FROM NEWSDAY 9/11/2001 8:00 pm – by Ellis Henican
“A man ran up to us,” Stephen Craver said. “His whole face was peeling off. That’s how badly burned he was.”
Craver, a gray-haired paramedic from St. Vincents Hospital and Medical Center, was already at the corner of Vesey and West streets when the first wave of horrified survivors came rushing from the World Trade Center.
“The man asked me, ‘Does it look bad?'” Craver said. “I didn’t want to tell him. I said, ‘You can walk. You can talk. You’ll be OK.'”
It was that kind of day in New York.
Profound human suffering. A million little kindnesses. A near-religious insistence that, yes, somehow or another, all of us will do our best to get through this.
“I hope I was right,” Craver said.
New Yorkers have always believed that ours is the greatest city anywhere. Yesterday, we proved it.
We took the toughest hit that any terrorist has ever delivered – two of them. We watched in horror as the peak of our skyline was lopped off. We faced the brunt of a lunatic enemy, an enemy too vicious even to contemplate, an enemy too cowardly even to reveal himself.
And yet we were not defeated. Not even close.

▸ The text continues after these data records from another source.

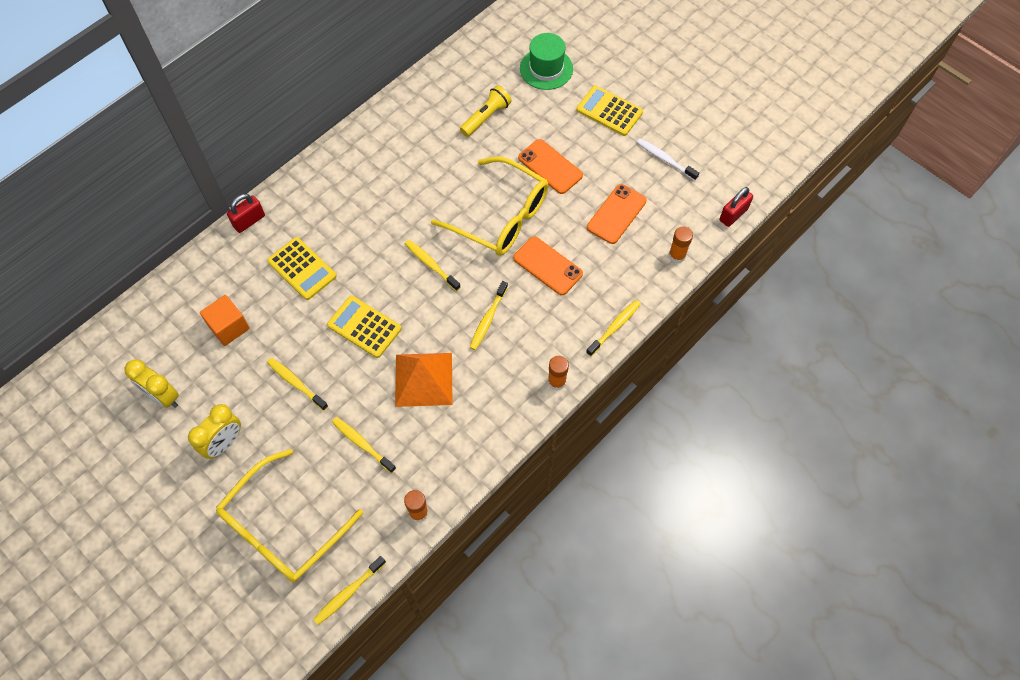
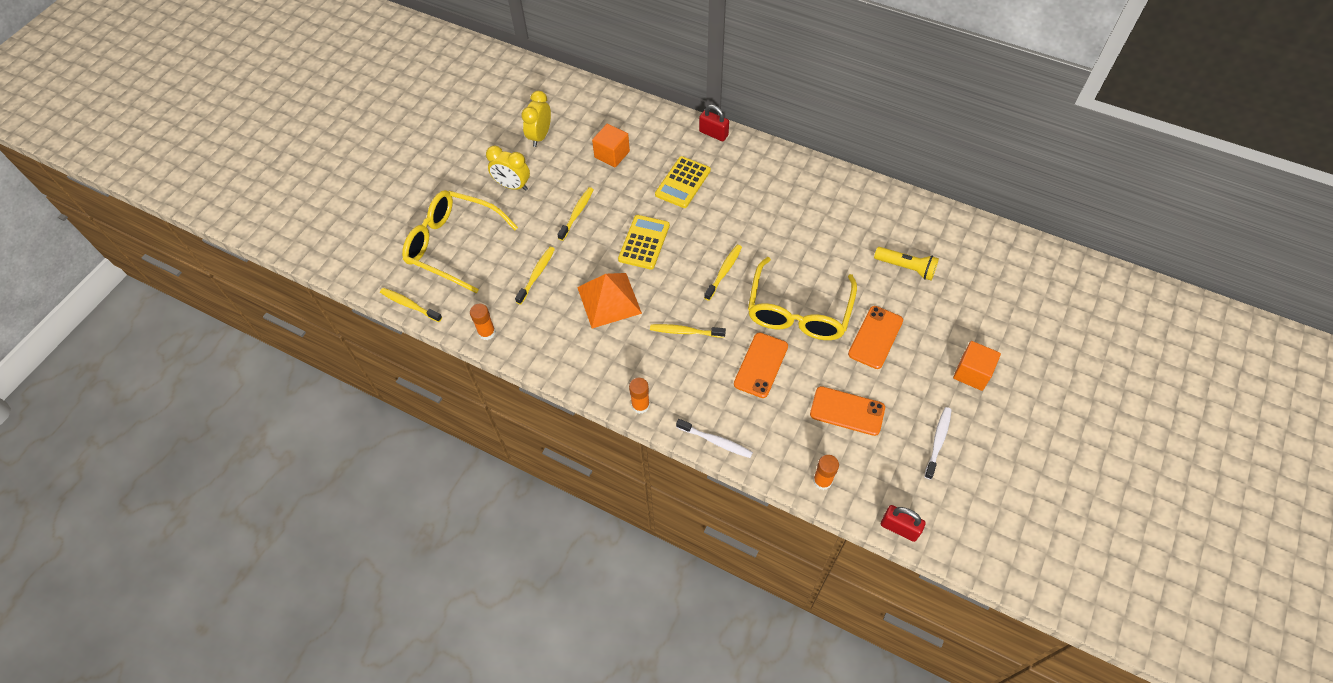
camera: 75 degrees right, 5 degrees down
green hat [520,33,573,90] -> none
yellow calculator [576,85,643,136] -> orange cube [953,341,1001,391]
yellow toothbrush [586,300,641,356] -> white toothbrush [676,419,753,458]

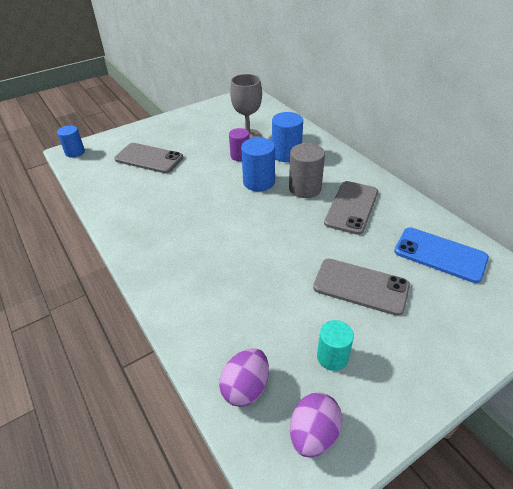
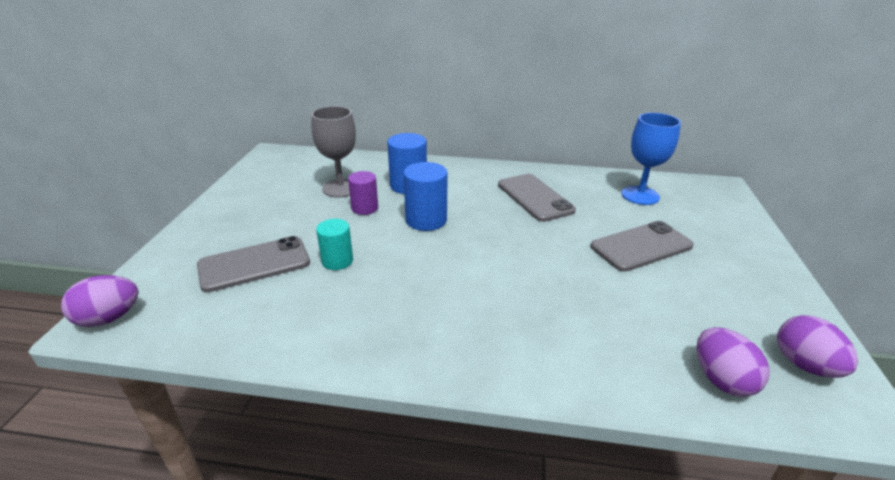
camera: 50 degrees left, 10 degrees down
blue cylinder [57,125,85,158] -> purple egg [61,275,139,327]
grey cylinder [289,143,325,198] -> none
turquoise cylinder [317,320,354,371] -> turquoise cylinder moved to [316,219,353,270]
blue phone [394,227,489,283] -> blue goblet [621,113,681,205]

Where bitterness might have risen – or a sense of defeat – humanity did.
The city wasn’t ripped apart. It came together. No riots broke out. A civic politeness spread. Without complaint or bitterness, people got through the day better than they would have anywhere. They went to bed expecting a brand-new day.
Terrorism is meant to instill public terror. Terrorism failed in New York yesterday.
Craver and his partner, Louis Garcia, piled six office workers into their ambulance for a swift ride uptown. All six of them had been in an elevator together in the World Trade Center when the first crash sent a fireball down the shaft. All six were now terribly burned.
“We had five on the bench, one on the stretcher,” Garcia said, as he finally caught his breath inside the ER. “One lady was hysterical. She was screaming all the way. ‘Get me to the hospital! Get me to the hospital!’ They were 60, 70 floors below where the plane hit. Even there, they got those kinds of burns.”
By midday, 500 people waited on West 11th Street outside St. Vincents to donate blood for the injured. Pretty soon, all except the O-negatives were being sent to other hospitals. “We are simply overwhelmed,” a man said into a bullhorn.
Dozens of doctors, nurses and paramedics waited for more ambulances to arrive. But in the first few hours at least, they came in a trickle, far fewer than the trauma center was prepared to handle. “This may not be a good sign,” warned Dr. Andrew Feldman, one of the hospital’s top orthopedic surgeons. “So many people are still trapped in the building – or dead.”
It was right then that a Port Authority police officer bounded up the steps at the ER loading dock. He had a clipboard in his hand and a morbid look on this face. “Who can help me?” he asked the first hospital official he saw.
“We had 15 guys go into the building who are now unaccounted for,” he told Jasmin Collazo, a hospital public-affairs official. “I need to figure out if any of our people are here. Who can help me?”
Collazo took the cop by the arm and walked him inside.
It was the little moments like that, all over town, that together revealed the kind of place New York is.
One building owner on Little West 12th Street hung a hand-lettered sign out front, inviting those walking by to use the bathroom. When was the last time that happened in New York?
At Duane and Centre streets, on the edge of Foley Square, Arthur Noscarelli, without being asked, directed a wave of people who were coming out of the subway – after being stuck below ground for as much as two hours.
“Come on, sweetheart, this way,” he called out to an older lady in high heels. “I’ll carry you if you need me to.”
“I’m retired 13 years,” he said when I mistakenly called him “officer.”
“See this?” he asked.
Noscarelli pulled up the right sleeve of his black T-shirt to reveal a faded tattoo.
“United States Marine Corps,” the tattoo said.
“We’re all Americans today,” he said. “We’re all New Yorkers, if you know what I mean.”